Neilson was given four life sentences for the murders of Lesley Whittle and the three sub- postmasters and was told by the judge he would never be released from jail. A charge of killing another man, security guard Gerald Smith, was left on file as his victim died from gunshot injuries after one year and a day, and it could not be termed as murder.
I watched Neilson’s face as the sentences were read out and there was no sign of emotion as he left for a lifetime to be spent in jail. That life sentence for Neilson, born Donald Nappey on 1st August 1936 in Morley, Yorkshire, ended in December 2011.

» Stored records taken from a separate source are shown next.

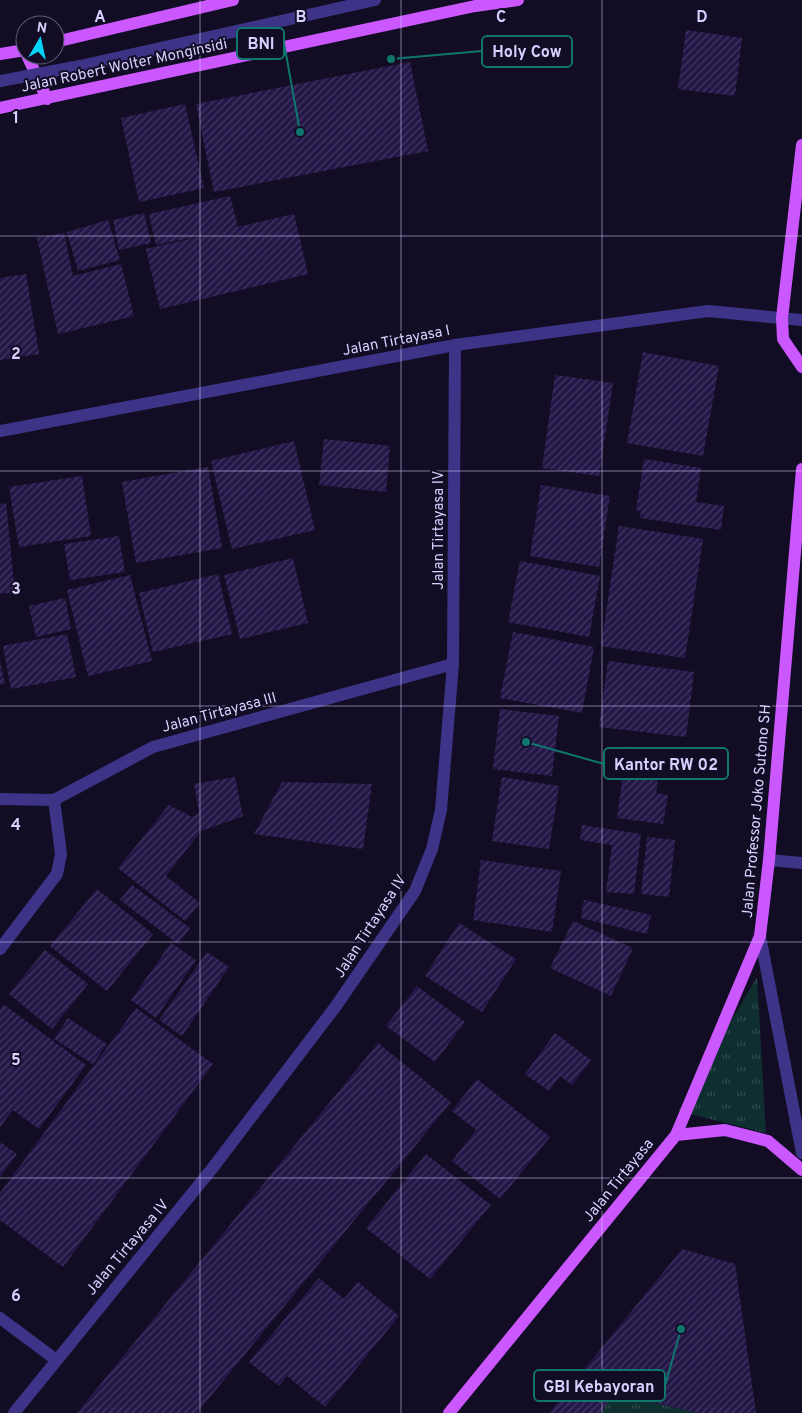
<svg xmlns="http://www.w3.org/2000/svg" width="802" height="1413" font-family="Overpass,sans-serif">
	<style>
		.grass { fill: url(#grass-tufts) }
		.building { fill: url(#building-hatch) }
		.lines { fill: none; stroke-linecap: round; stroke-linejoin: round }
		.minor { stroke: #3d3487; stroke-width: 12 }
		.major { stroke: #cb57ff; stroke-width: 12 }
		.minor-bridge { stroke: #3d3487; stroke-width: 12 }
		.grid { fill: none; stroke: #d9d0ff; stroke-width: 1; stroke-opacity: 0.55 }
		.labels { text-anchor: middle; stroke-width: 4; stroke-linejoin: round; paint-order: stroke }
		.street-label { font-size: 15px; fill: #d9d0ff; stroke: #120d25 }
		.grid-label { font-size: 16px; text-anchor: middle; font-weight: bold; fill: #d9d0ff; stroke: #120d25; stroke-width: 4; stroke-linejoin: round; paint-order: stroke }
		.leader { fill: none; stroke: #0f766e; stroke-width: 2 }
		.callout-dot { fill: #0f766e; stroke: #120d25; stroke-width: 2 }
		.callout { fill: #120d25; stroke: #0f766e; stroke-width: 2 }
		.callout-label { font-size: 16px; text-anchor: middle; font-weight: bold; fill: #d9d0ff }
	</style>
	<defs>
		<pattern id="grass-tufts" width="24" height="20" patternUnits="userSpaceOnUse" patternTransform="scale(1.25)"><rect width="24" height="20" fill="#0f2e2f"/><path d="M3 7l-1-3M5 7V3M7 7l1-3M15 17l-1-3M17 17v-4M19 17l1-3" fill="none" stroke="#314b4e"/></pattern>
		<pattern id="building-hatch" width="6" height="6" patternUnits="userSpaceOnUse" patternTransform="scale(1.25)"><rect width="6" height="6" fill="#241747"/><path d="M-1 1l2-2M0 6l6-6M5 7l2-2" fill="none" stroke="#433863"/></pattern>
	</defs>
	<rect width="100%" height="100%" fill="#120d25"/>
	<path class="grass" d="M 757,977 L 766,1133 L 678,1111 Z
		M 614,1393 L 698,1413 L 601,1413 Z"/>
	<path class="building" d="M 686,30 L 742,38 L 735,96 L 678,89 Z
		M 410,62 L 428,151 L 214,192 L 196,104 Z
		M 185,104 L 204,188 L 139,202 L 121,118 Z
		M 230,196 L 238,227 L 294,214 L 308,274 L 160,309 L 146,249 L 215,233 L 156,245 L 149,214 Z
		M 144,213 L 151,243 L 119,250 L 113,220 Z
		M 108,220 L 120,260 L 78,271 L 67,232 Z
		M 64,233 L 73,276 L 121,264 L 134,316 L 58,334 L 37,238 Z
		M 26,274 L 39,354 L 0,360 L 0,278 Z
		M 643,352 L 719,366 L 703,456 L 627,443 Z
		M 555,375 L 613,383 L 599,476 L 542,468 Z
		M 324,439 L 390,446 L 386,492 L 319,485 Z
		M 294,441 L 315,530 L 232,549 L 211,461 Z
		M 644,459 L 701,468 L 696,502 L 724,506 L 721,530 L 640,518 L 641,511 L 636,510 Z
		M 208,467 L 222,548 L 136,563 L 122,482 Z
		M 82,476 L 91,536 L 19,547 L 9,487 Z
		M 541,485 L 610,496 L 599,567 L 530,556 Z
		M 6,503 L 15,592 L 0,594 L 0,504 Z
		M 619,526 L 703,539 L 685,658 L 601,646 Z
		M 119,536 L 125,572 L 70,580 L 64,544 Z
		M 293,558 L 308,623 L 240,639 L 224,575 Z
		M 520,561 L 600,576 L 589,637 L 508,622 Z
		M 218,574 L 232,634 L 153,652 L 139,593 Z
		M 130,575 L 152,661 L 88,676 L 67,590 Z
		M 65,598 L 71,629 L 36,637 L 29,606 Z
		M 513,632 L 594,647 L 582,713 L 500,698 Z
		M 67,634 L 76,677 L 11,689 L 3,646 Z
		M 0,661 L 5,684 L 0,685 Z
		M 608,661 L 694,672 L 686,737 L 599,727 Z
		M 500,709 L 559,716 L 552,776 L 493,769 Z
		M 627,746 L 662,751 L 656,793 L 668,795 L 663,824 L 617,818 Z
		M 235,777 L 243,816 L 201,831 L 166,876 L 200,903 L 185,921 L 118,868 L 169,805 L 192,817 L 199,813 L 194,784 Z
		M 502,777 L 559,786 L 549,849 L 492,841 Z
		M 282,782 L 372,784 L 363,849 L 254,834 Z
		M 582,825 L 641,834 L 634,894 L 606,892 L 612,845 L 580,840 Z
		M 647,837 L 675,840 L 669,897 L 641,894 Z
		M 481,860 L 561,871 L 552,932 L 473,920 Z
		M 132,885 L 190,928 L 178,944 L 120,900 Z
		M 97,889 L 153,934 L 107,991 L 50,946 Z
		M 584,900 L 651,915 L 647,934 L 581,918 Z
		M 573,921 L 633,948 L 611,996 L 550,968 Z
		M 459,923 L 516,959 L 482,1012 L 425,976 Z
		M 171,943 L 196,960 L 156,1018 L 131,1000 Z
		M 45,950 L 88,984 L 52,1029 L 9,994 Z
		M 207,952 L 229,967 L 182,1036 L 159,1020 Z
		M 417,986 L 465,1022 L 435,1062 L 386,1026 Z
		M 3,1004 L 86,1065 L 39,1129 L 13,1110 L 0,1127 L 0,1009 Z
		M 136,1008 L 213,1064 L 63,1267 L 0,1220 L 0,1193 Z
		M 68,1018 L 107,1044 L 93,1064 L 54,1039 Z
		M 555,1033 L 591,1060 L 572,1085 L 560,1076 L 549,1091 L 525,1074 Z
		M 378,1043 L 451,1102 L 197,1413 L 77,1413 Z
		M 477,1079 L 550,1137 L 500,1199 L 452,1161 L 476,1130 L 452,1111 Z
		M 0,1142 L 17,1154 L 0,1177 Z
		M 426,1154 L 491,1205 L 430,1279 L 366,1228 Z
		M 682,1249 L 735,1264 L 756,1413 L 698,1413 L 614,1393 L 601,1413 L 549,1413 Z
		M 319,1278 L 344,1299 L 358,1282 L 399,1316 L 325,1407 L 287,1376 L 279,1386 L 249,1362 Z"/>
	<g class="lines">
		<path class="minor" d="M 0,431 L 455,345 L 708,311 L 802,320
			M 0,799 L 54,800 L 153,747 L 453,664
			M 769,860 L 802,863
			M 760,936 L 802,1153
			M 0,949 L 57,874 L 61,854 L 54,800
			M 0,1318 L 55,1359
			M 14,1413 L 211,1170 L 336,1006 L 415,891 L 432,849 L 441,810 L 453,664 L 455,345"/>
		<path class="major" d="M 55,42 L 233,0
			M 0,54 L 25,50
			M 27,55 L 47,99
			M 0,108 L 475,6 L 518,0
			M 802,145 L 782,318 L 783,339 L 802,367
			M 676,1135 L 725,1130 L 768,1141 L 802,1170
			M 449,1413 L 676,1135 L 760,936 L 769,860 L 802,469"/>
		<path class="minor-bridge" d="M 0,81 L 80,66 L 375,0"/>
	</g>
	<path class="grid" d="M 200,0 L 200,1413M 401,0 L 401,1413M 602,0 L 602,1413M 0,236 L 802,236M 0,471 L 802,471M 0,706 L 802,706M 0,942 L 802,942M 0,1178 L 802,1178"/>
	<g class="labels">
		<g class="street-label">
			<text transform="translate(124 65) rotate(-12)" y="5">Jalan Robert Wolter Monginsidi</text>
			<text transform="translate(396 340) rotate(-11)" y="5">Jalan Tirtayasa I</text>
			<text transform="translate(438 530) rotate(-90)" y="5">Jalan Tirtayasa IV</text>
			<text transform="translate(219 712) rotate(-15)" y="5">Jalan Tirtayasa III</text>
			<text transform="translate(756 811) rotate(-85)" y="5">Jalan Professor Joko Sutono SH</text>
			<text transform="translate(370 926) rotate(-57)" y="5">Jalan Tirtayasa IV</text>
			<text transform="translate(618 1180) rotate(-51)" y="5">Jalan Tirtayasa</text>
			<text transform="translate(127 1247) rotate(-50)" y="5">Jalan Tirtayasa IV</text>
		</g>
	</g>
	<g class="grid-label">
		<text x="100" y="22">A</text>
		<text x="301" y="22">B</text>
		<text x="501" y="22">C</text>
		<text x="702" y="22">D</text>
		<text x="16" y="123">1</text>
		<text x="16" y="359">2</text>
		<text x="16" y="594">3</text>
		<text x="16" y="830">4</text>
		<text x="16" y="1065">5</text>
		<text x="16" y="1301">6</text>
	</g>
	<path class="leader" d="M300 132L284 43M391 59L482 51M526 742L604 764M681 1329L665 1386"/>
	<g class="callout-dot">
		<circle cx="300" cy="132" r="5"/>
		<circle cx="391" cy="59" r="5"/>
		<circle cx="526" cy="742" r="5"/>
		<circle cx="681" cy="1329" r="5"/>
	</g>
	<g class="callout">
		<rect x="237" y="28" width="47" height="31" rx="5"/>
		<rect x="482" y="36" width="90" height="31" rx="5"/>
		<rect x="604" y="748" width="124" height="31" rx="5"/>
		<rect x="534" y="1370" width="131" height="31" rx="5"/>
	</g>
	<g class="callout-label">
		<text x="261" y="49">BNI</text>
		<text x="527" y="57">Holy Cow</text>
		<text x="666" y="770">Kantor RW 02</text>
		<text x="599" y="1392">GBI Kebayoran</text>
	</g>
	<g transform="translate(40 40) rotate(9)"><circle r="24" fill="#120d25" stroke="#625b7c"/>
	<path d="M0-4L9 19L0 12L-9 19Z" fill="#00d3fb"/>
	<text y="-8" font-size="14" font-weight="bold" text-anchor="middle" fill="#d9d0ff">N</text>
	</g>
</svg>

His death was announced by the prison authority which read: “HMP Norwich prisoner Donald Neilson was taken to outside hospital in the early hours of Saturday December 17 with breathing difficulties. He was pronounced dead there at approximately 6.45pm on Sunday December 18th 2011.”
Neilson had spent nearly half of his 75 years in jail, starting after two brave policemen apprehended a stranger “who didn’t look right” walking into a residential estate late at night. Scotland Yard and police forces throughout Britain had been looking for an unidentified murderer for nine months.
It was a case of good old fashioned “bobbying” that nearly ended up with the two policemen themselves being victims of Bradford’s Black Panther, who at the time was Britain’s most wanted man.